A new era of client relationships
It’s not hyperbole to say that the COVID-19 pandemic has affected every aspect of the way we do business, and many of the changes are far from temporary. Everything from the way we use tech to the nature of leadership has had to adapt to this year’s unprecedented circumstances. The approach we take to client relationships is no different.
At this point, you’ve probably read a guide or two on how to adapt your messaging and client experience to a post-coronavirus world. You may have even seen a compendium of some of the bone-headed mistakes big brands made at the start of the pandemic. With nearly half-a-year of communication behind us, we can begin to extrapolate some of the key takeaways that will continue to influence client relationships going forward.
It’s time we add a few pillars to the list of the tried-and-true basics of relationship building in accounting. While the need to adapt communication and messaging strategies is true of businesses across the board, it’s especially important in ours. Your clients trust you with their most intimate and vital business information. If you absorb the lessons that have been forged in this unprecedented time, you stand to form bonds that will be nearly unbreakable.
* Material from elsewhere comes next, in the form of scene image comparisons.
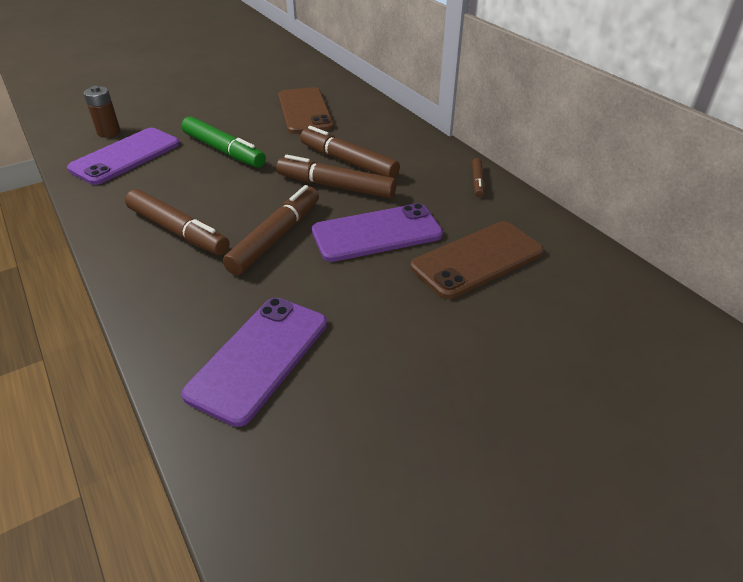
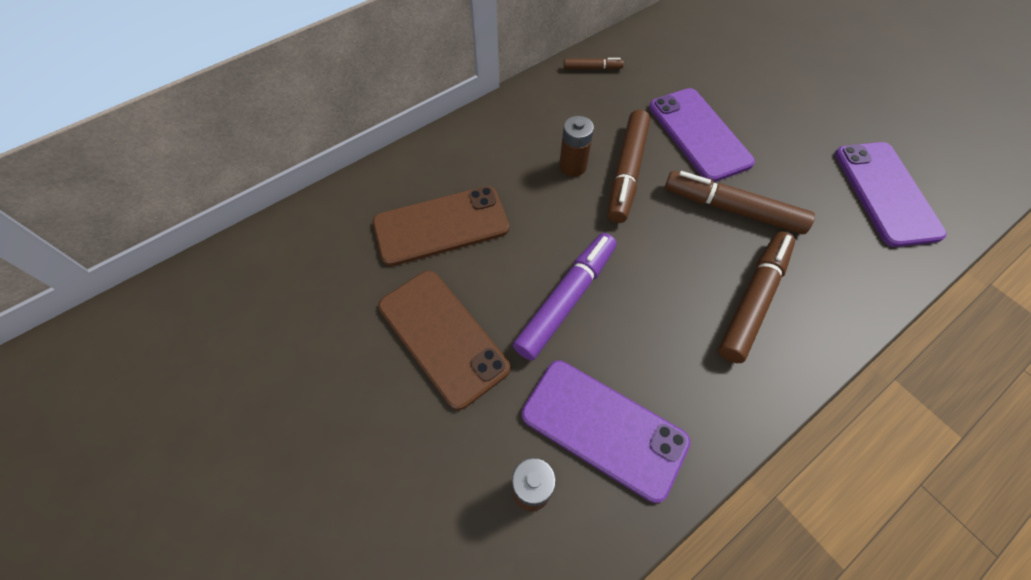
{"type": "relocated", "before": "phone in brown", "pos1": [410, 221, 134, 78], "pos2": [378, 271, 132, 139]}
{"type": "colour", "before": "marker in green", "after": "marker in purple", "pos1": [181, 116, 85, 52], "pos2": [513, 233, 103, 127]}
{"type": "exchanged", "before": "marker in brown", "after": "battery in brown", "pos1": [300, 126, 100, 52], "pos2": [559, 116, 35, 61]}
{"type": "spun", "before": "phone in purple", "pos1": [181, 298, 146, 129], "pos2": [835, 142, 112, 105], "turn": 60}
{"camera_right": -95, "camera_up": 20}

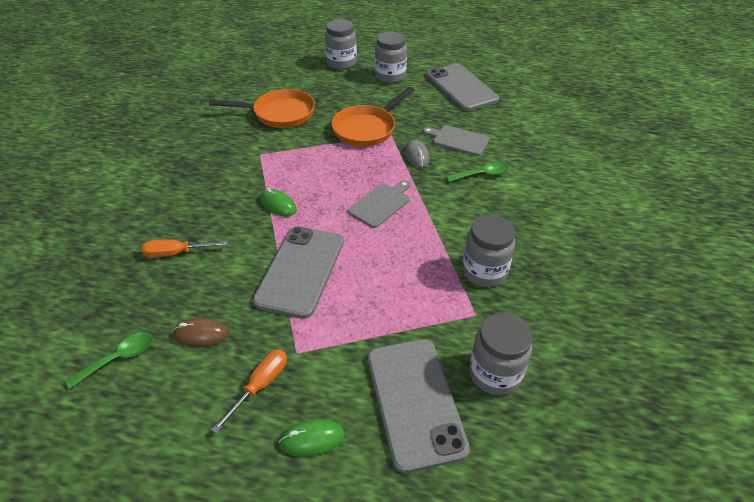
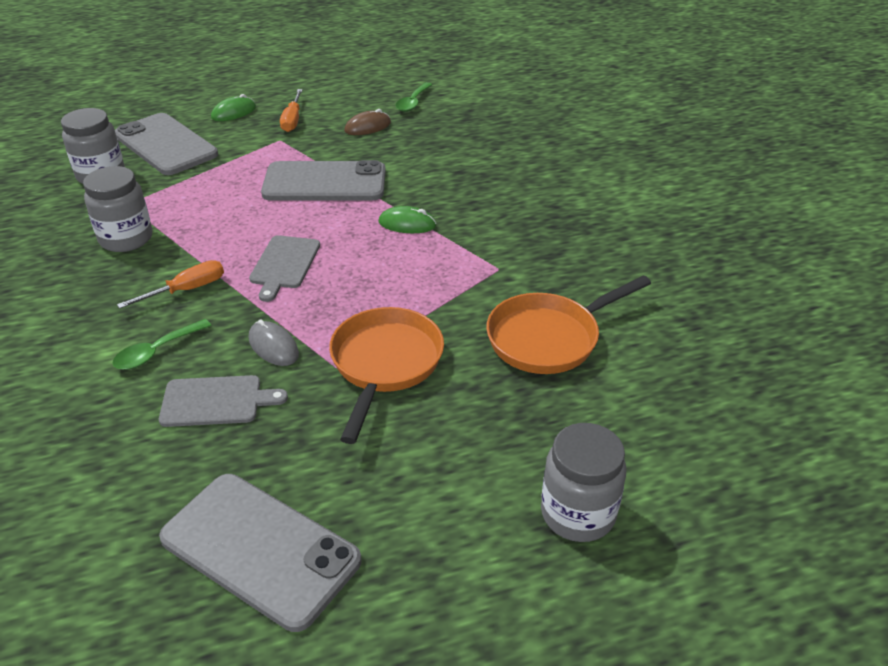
{"type": "relocated", "before": "screwdriver in orange", "pos1": [142, 239, 86, 19], "pos2": [117, 260, 107, 49]}
{"type": "spun", "before": "phone in grey", "pos1": [253, 226, 91, 93], "pos2": [261, 160, 125, 41], "turn": -75}
{"type": "missing", "before": "jar in grey", "pos1": [375, 32, 32, 51]}
{"camera_right": 150, "camera_up": -5}

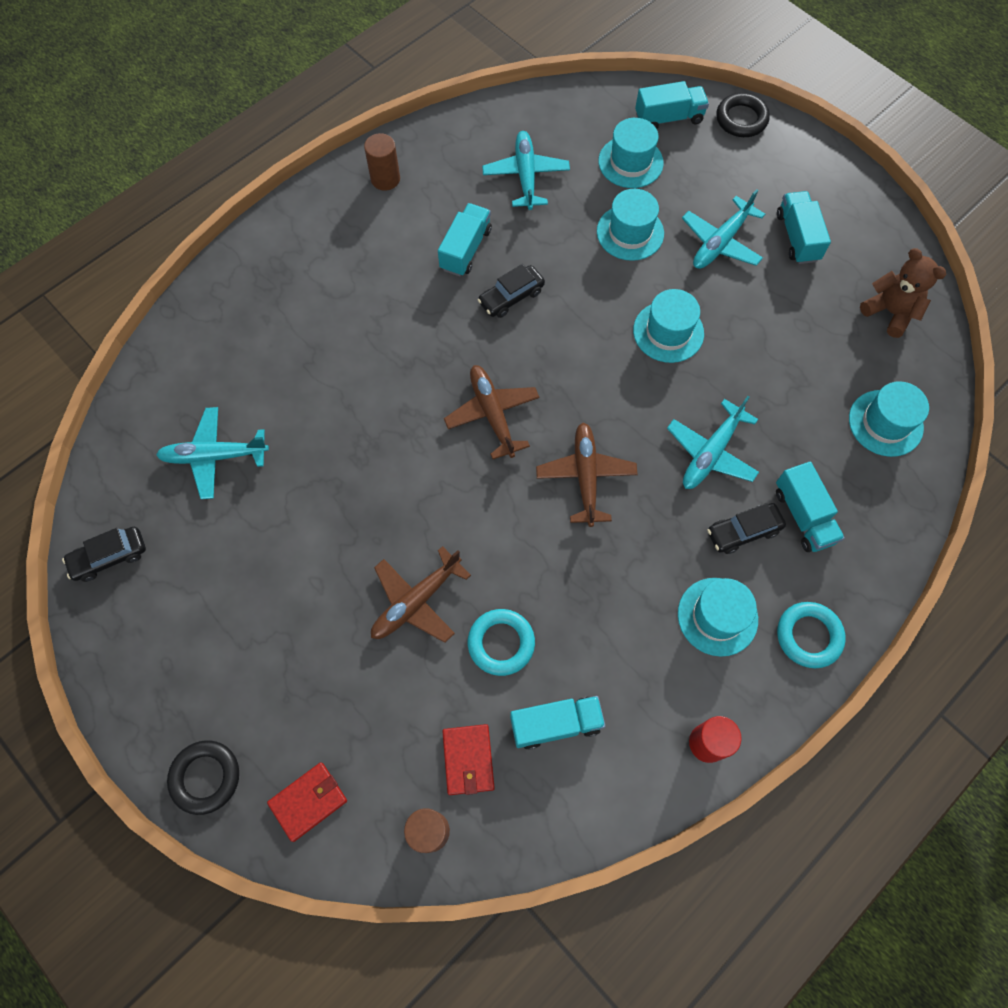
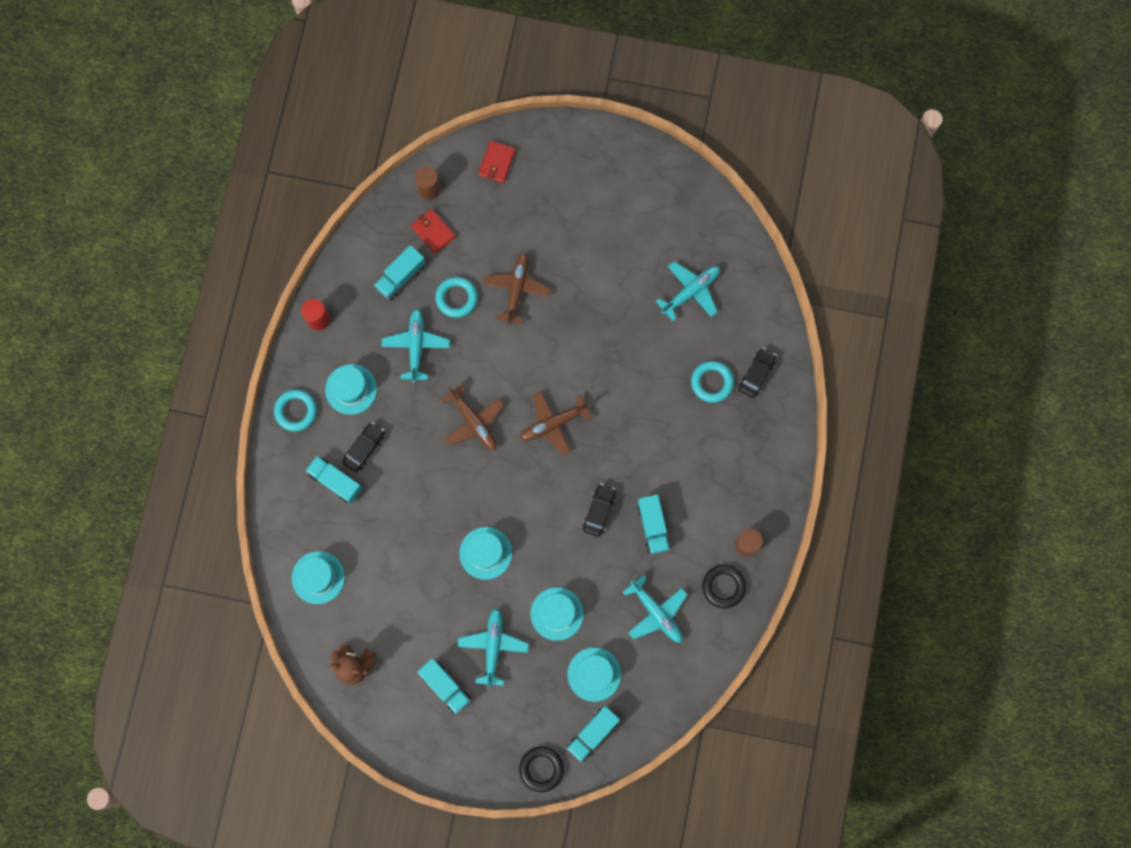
{"type": "relocated", "before": "plane in turquoise", "pos1": [667, 396, 92, 93], "pos2": [382, 309, 68, 74]}
{"type": "spun", "before": "plane in brown", "pos1": [444, 365, 96, 94], "pos2": [520, 391, 72, 65], "turn": 120}
{"type": "appeared", "after": "ring in turquoise", "pos2": [691, 361, 43, 42]}
{"type": "relocated", "before": "ring in black", "pos1": [167, 740, 72, 75], "pos2": [702, 564, 44, 45]}
{"type": "relocated", "before": "car in black", "pos1": [62, 527, 84, 55], "pos2": [739, 348, 38, 50]}
{"camera_right": 145, "camera_up": 10}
Empathize before you scrutinize
There is something about challenging times that bring us together. Before the pandemic, it was easy to see your firm as dealing with a different set of goals and concerns than those of your clients. It’s much easier to see now that we’re all in this together. As such, it’s crucial to go out your way to learn about your client as people, understand what they’re going through in their lives, and tailor your services and communication accordingly.
You may say that humanizing your clients too much will hurt your ability to assess their financials, but I would argue the exact opposite. Yes, there is a portion of accounting that requires clinical data analysis, even when it comes to advisory services. That work is enhanced by human connection, not hampered by it. It provides context that allows you to provide actionable, resonant advice in service of your clients.
Meet clients where they’re comfortable
Just as surely as we’ve changed the nature of our messages, we’ve transformed how those messages are delivered. The fact that Zoom weddings are now a common occurrence goes to show how quickly these changes are being adopted. There will come a time when meeting virtually is no longer a prudent health decision, but our new variety of communication tools is here to stay.
Some of your clients may be tech-savvy. Others may be dying to meet you in person again and trying to figure out a responsible way to do so. One group of clients may prefer written communication via email, another meeting via Zoom, and yet another via a quick text before an extended phone call. The combinations are endless, but if you can figure out the recipe that works for each of your clients, you’ll find reaching them easier than ever before.
Be willing to have the tough conversations
The stress that the pandemic has put on businesses worldwide has led to some serious heart-to-hearts between clients and services providers of all kinds. I’m willing to wager that you’ve had at least one such discussion with a client of your own. Broaching topics like downsizing and applying for government aid is no easy task. Once you’ve crossed that bridge, nothing is off limits.
This openness allows you to be a better accountant to your clients. It gives you more information to work with and more of an impetus to provide powerful insights. While we’d all like to provide such insights under rosier circumstances, we can’t forget what the challenges of 2020 have taught us. With what you’ve learned and experienced this year, you can build stronger client relationships than ever. Don’t miss the opportunity.